Doesn't tell us much, except that she might very well be a goon. There's also a diary with several papers sticking out of it on the bed. The first entry:





There's also a receipt on the page.



Hell, same. At the very least Coyote seems to have been armed. The second entry:





Guess things were looking up. There's a few other things here, but only a couple of receipts stand out as relevant. First is the receipt to a wall safe complete with its combination, and the second...



Sure I get it, everyone has those days when you're really just craving to bite into a good ol' chunk of zebra meat.



We find the aforementioned safe behind the broken mirror, open it up, and loot ourselves a frag grenade.

The last thing we can look at is Coyote's computer.
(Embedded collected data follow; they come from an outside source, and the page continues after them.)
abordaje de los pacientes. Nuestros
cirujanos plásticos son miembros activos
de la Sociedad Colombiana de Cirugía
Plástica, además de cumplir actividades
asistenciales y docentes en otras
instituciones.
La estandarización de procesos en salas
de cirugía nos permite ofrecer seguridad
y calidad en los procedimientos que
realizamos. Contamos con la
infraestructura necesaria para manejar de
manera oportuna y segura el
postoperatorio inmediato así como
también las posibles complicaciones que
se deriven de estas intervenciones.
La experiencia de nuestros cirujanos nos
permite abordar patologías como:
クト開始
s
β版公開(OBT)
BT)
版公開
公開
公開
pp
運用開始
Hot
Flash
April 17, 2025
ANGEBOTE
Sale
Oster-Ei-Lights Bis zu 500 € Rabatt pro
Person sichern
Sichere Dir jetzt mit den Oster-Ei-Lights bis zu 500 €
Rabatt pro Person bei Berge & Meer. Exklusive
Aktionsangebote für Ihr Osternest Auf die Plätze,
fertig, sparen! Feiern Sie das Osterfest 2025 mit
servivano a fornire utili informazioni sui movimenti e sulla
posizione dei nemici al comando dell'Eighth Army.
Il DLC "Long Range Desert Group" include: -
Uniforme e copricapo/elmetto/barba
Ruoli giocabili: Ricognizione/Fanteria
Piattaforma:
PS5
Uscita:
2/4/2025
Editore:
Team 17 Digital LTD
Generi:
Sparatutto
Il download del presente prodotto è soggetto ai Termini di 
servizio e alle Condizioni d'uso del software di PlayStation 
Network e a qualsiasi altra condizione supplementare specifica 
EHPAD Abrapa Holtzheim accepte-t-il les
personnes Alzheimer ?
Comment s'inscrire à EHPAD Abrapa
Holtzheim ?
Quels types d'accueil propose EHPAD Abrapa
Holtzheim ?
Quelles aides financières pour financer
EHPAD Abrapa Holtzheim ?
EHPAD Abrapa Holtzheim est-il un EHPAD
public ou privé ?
What we have here is a small puzzle. The password recovery system consists of a series of questions, and the answers can mostly be found amongst all the things in the room we've looked at so far.

I invite everyone at home to play along and see if they can figure out the answers by themselves. Should be fun.

Ready? Let's go!


















Just kidding, puzzle-solving is for peasants.



Hopefully the truth is in here.


We've got three options: "Contacts", "Access History" and "Calendar". The contacts only list Paco but has no actual contact info, so it's not very useful.

"Access History":



You gotta be careful when you order hot dogs in Shadowrun, could make for a nasty misunderstanding.

"Calendar":



Wait, today? Hasn't she been missing for a couple of days already?

Well whatever, guess we have our next destination. Back downstairs and to Mrs. Kubota.


Coyote has a date with Paco at Pike Place Market in the next half hour.

Or it might've been in a half hour two days ago, but who's really counting.




Man, not even a moment's rest. I don't think we ever even got our drink, now that I think about it.